• **What the task requires**: From the entries below, return exactly the lines beginning at the one that contains "mug: none [200,253,227,277]" and ending at the one that contains "mug: present [261,146,294,174]", both of them included, and only those lines.

• **Given data**:
******

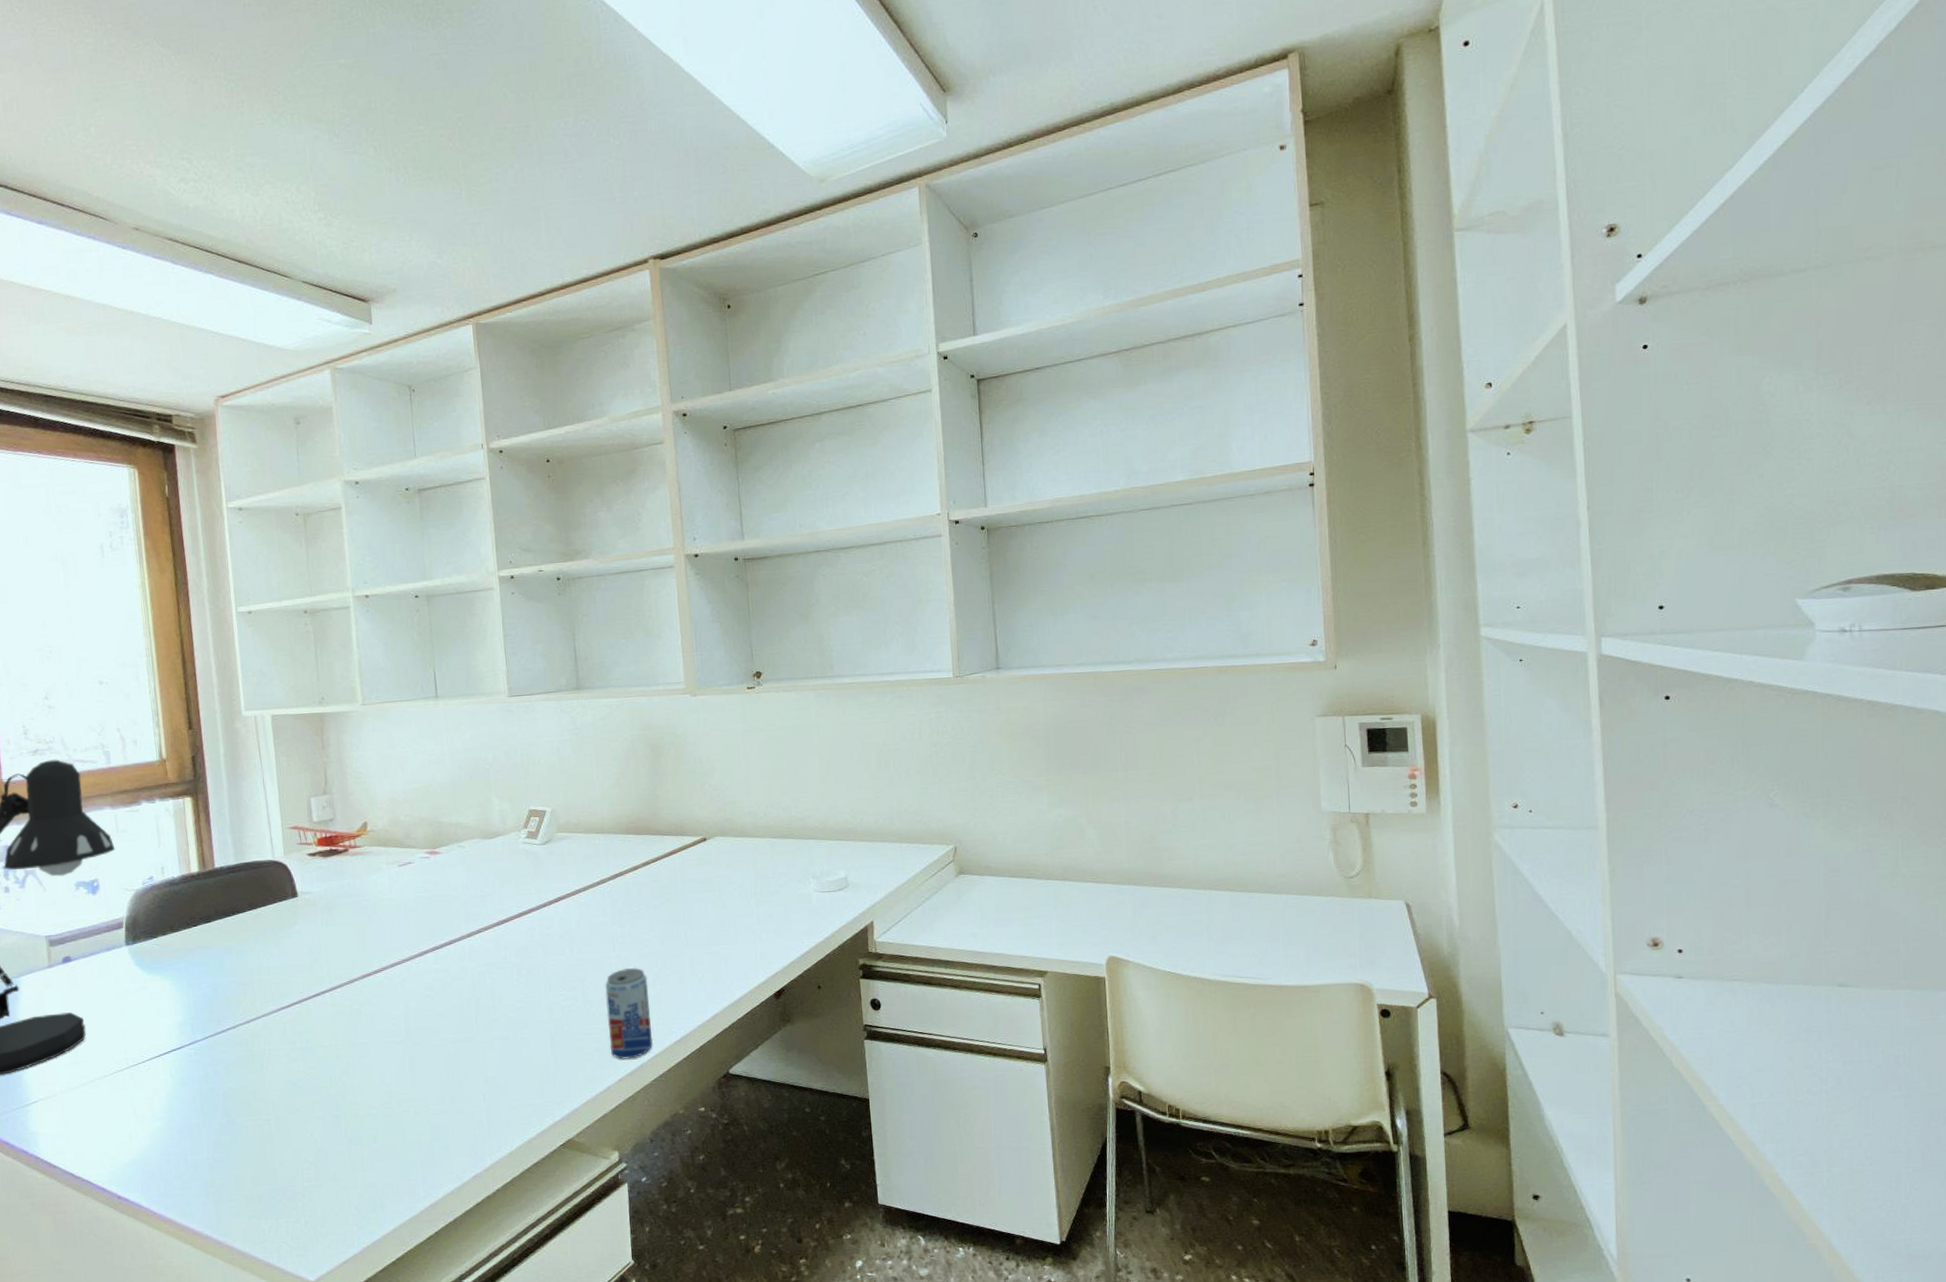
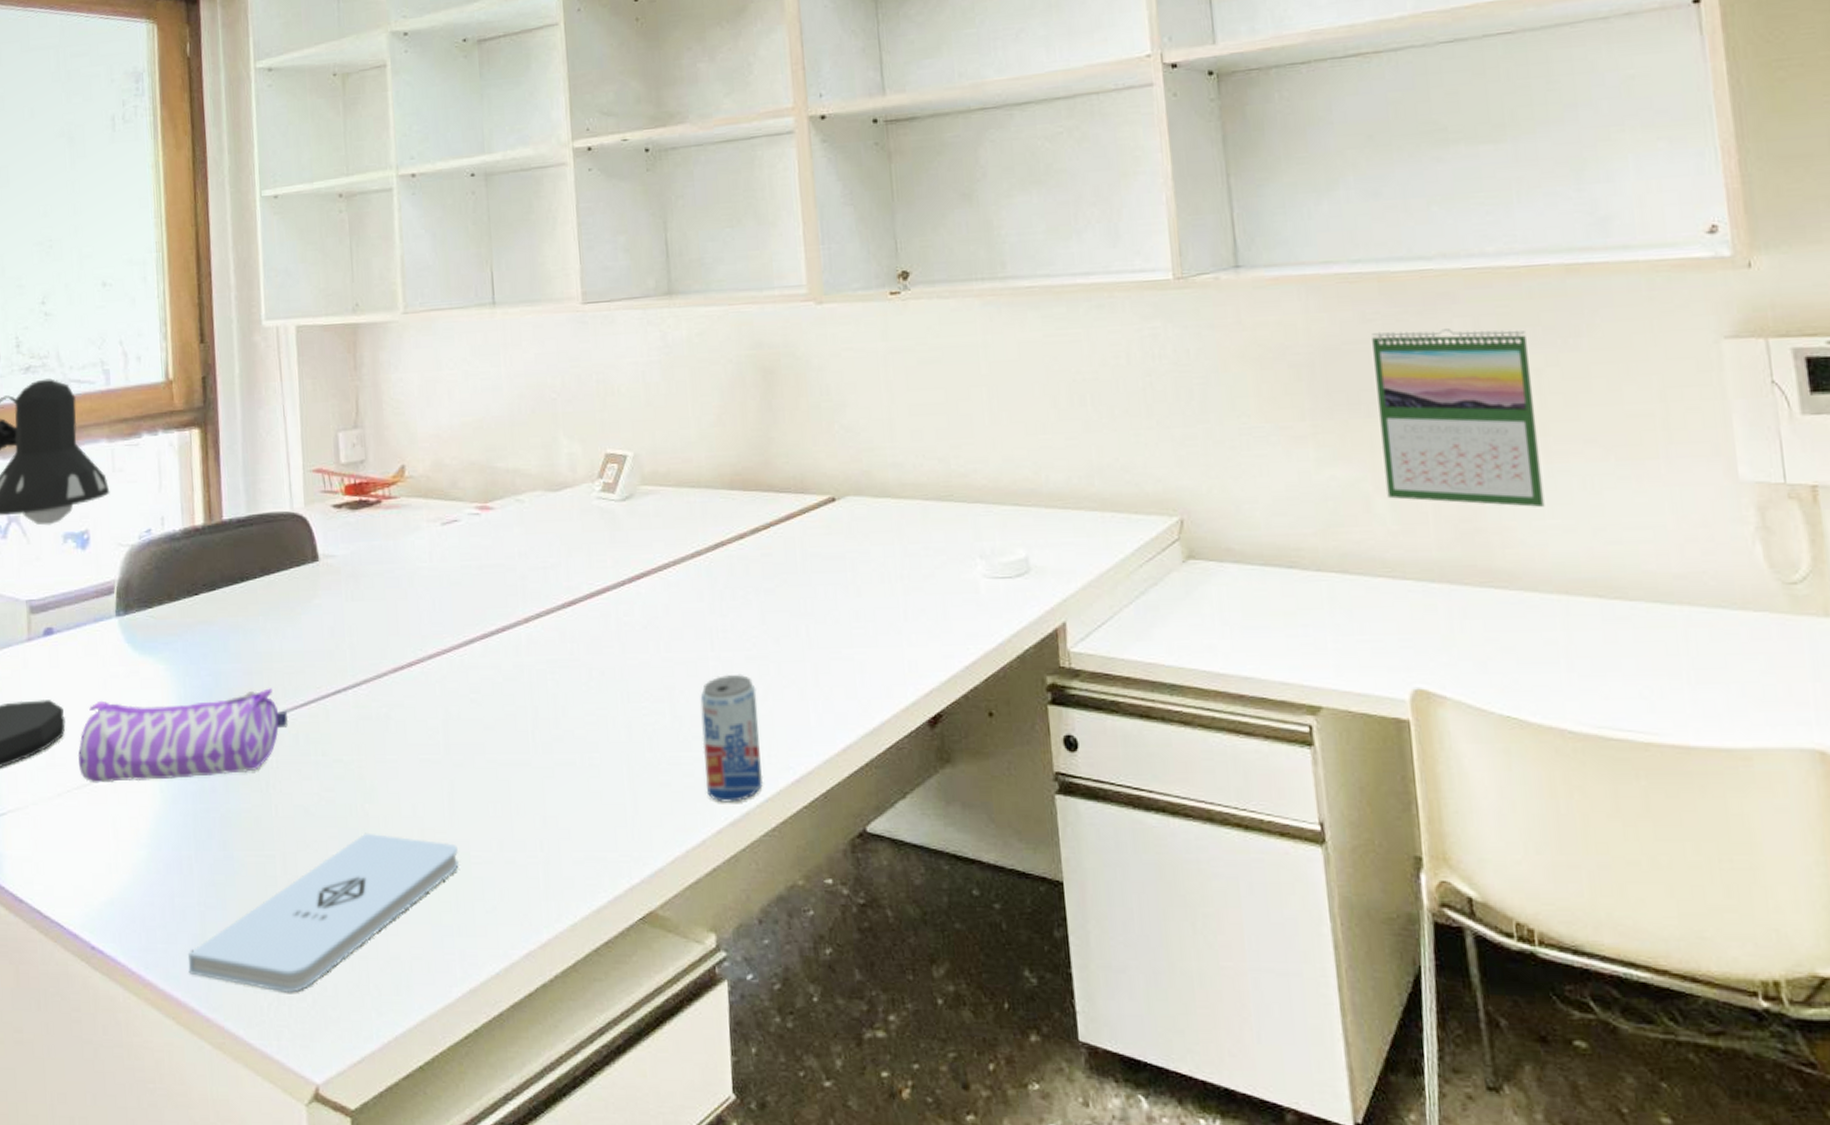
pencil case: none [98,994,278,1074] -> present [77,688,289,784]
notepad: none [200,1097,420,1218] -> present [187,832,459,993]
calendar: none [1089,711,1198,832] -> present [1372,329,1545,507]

******

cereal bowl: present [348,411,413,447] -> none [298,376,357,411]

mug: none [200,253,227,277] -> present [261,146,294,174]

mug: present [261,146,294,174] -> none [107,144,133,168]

******

• **Answer box**:
mug: none [200,253,227,277] -> present [261,146,294,174]

mug: present [261,146,294,174] -> none [107,144,133,168]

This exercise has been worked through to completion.